Gene Killian

No. 60
- Position: Guard

Personal information
- Born: September 22, 1952 (age 73) Tampa, Florida, U.S.
- Listed height: 6 ft 4 in (1.93 m)
- Listed weight: 250 lb (113 kg)

Career information
- High school: Brandon (FL)
- College: Tennessee
- NFL draft: 1974: 16th round, 413th overall pick

Career history
- Dallas Cowboys (1974); San Diego Chargers (1975)*; New Orleans Saints (1976)*;
- * Offseason or practice squad member only

Career NFL statistics
- Games played: 7
- Stats at Pro Football Reference

= Gene Killian =

American football player (born 1952)

Lowell Eugene Killian (born September 22, 1952) is an American former professional football player who was an offensive guard for the Dallas Cowboys of the National Football League (NFL). He played college football for the Tennessee Volunteers.

==Early life==
Killian attended Brandon High School, where he practiced football and track.

He accepted a football scholarship from the University of Tennessee. As a junior, he was named a starter at offensive tackle.

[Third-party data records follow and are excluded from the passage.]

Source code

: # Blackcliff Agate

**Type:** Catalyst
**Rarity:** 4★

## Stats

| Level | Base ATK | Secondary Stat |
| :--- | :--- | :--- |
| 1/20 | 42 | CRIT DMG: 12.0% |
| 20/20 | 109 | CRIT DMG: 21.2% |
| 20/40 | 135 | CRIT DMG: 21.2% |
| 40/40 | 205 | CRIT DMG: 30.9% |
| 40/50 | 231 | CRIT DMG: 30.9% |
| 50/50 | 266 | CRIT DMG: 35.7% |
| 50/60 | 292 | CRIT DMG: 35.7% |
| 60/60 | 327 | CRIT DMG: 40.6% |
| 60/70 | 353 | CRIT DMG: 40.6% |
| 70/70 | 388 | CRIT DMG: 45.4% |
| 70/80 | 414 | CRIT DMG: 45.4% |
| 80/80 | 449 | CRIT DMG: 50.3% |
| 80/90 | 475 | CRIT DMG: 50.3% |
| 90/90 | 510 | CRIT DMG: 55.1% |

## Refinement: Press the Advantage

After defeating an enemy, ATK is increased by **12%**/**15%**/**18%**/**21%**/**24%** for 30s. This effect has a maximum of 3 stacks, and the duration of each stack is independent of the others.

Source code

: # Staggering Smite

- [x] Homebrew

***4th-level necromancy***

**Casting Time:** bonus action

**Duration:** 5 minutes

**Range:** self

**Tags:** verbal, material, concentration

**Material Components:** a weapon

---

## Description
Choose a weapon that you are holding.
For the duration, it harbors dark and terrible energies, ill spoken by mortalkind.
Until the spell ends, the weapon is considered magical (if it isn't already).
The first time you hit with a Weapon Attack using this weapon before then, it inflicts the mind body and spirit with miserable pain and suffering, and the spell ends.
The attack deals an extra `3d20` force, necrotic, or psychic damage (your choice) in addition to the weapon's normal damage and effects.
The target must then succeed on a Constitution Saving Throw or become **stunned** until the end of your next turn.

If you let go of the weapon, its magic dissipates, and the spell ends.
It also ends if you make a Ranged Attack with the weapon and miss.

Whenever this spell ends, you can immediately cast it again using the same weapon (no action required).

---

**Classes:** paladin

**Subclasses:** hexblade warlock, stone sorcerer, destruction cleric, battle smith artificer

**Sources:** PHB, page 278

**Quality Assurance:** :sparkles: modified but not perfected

As a senior, he was the starter at left tackle, before being lost for the season with a knee injury he suffered in the fourth game against the University of Kansas. He was replaced with Paul Johnson who was moved from center.

In track, he competed in the shot put.

==Professional career==
===Dallas Cowboys===
Killian was selected by the Dallas Cowboys in the 16th round (413th overall) of the 1974 NFL draft. He was a backup offensive guard. He was considered to be a very good athlete, in the season finale against the Oakland Raiders, he tackled linebacker Phil Villapiano from behind, after he returned a Cowboys fumble 27 yards. He was waived on August 13, 1975.

===San Diego Chargers===
On August 13, 1975, Killian was claimed off waivers by the San Diego Chargers. On August 19, he was released after failing his physical examination.

===New Orleans Saints===
In 1976, Killian was signed as a free agent by the New Orleans Saints. He was released on September 7.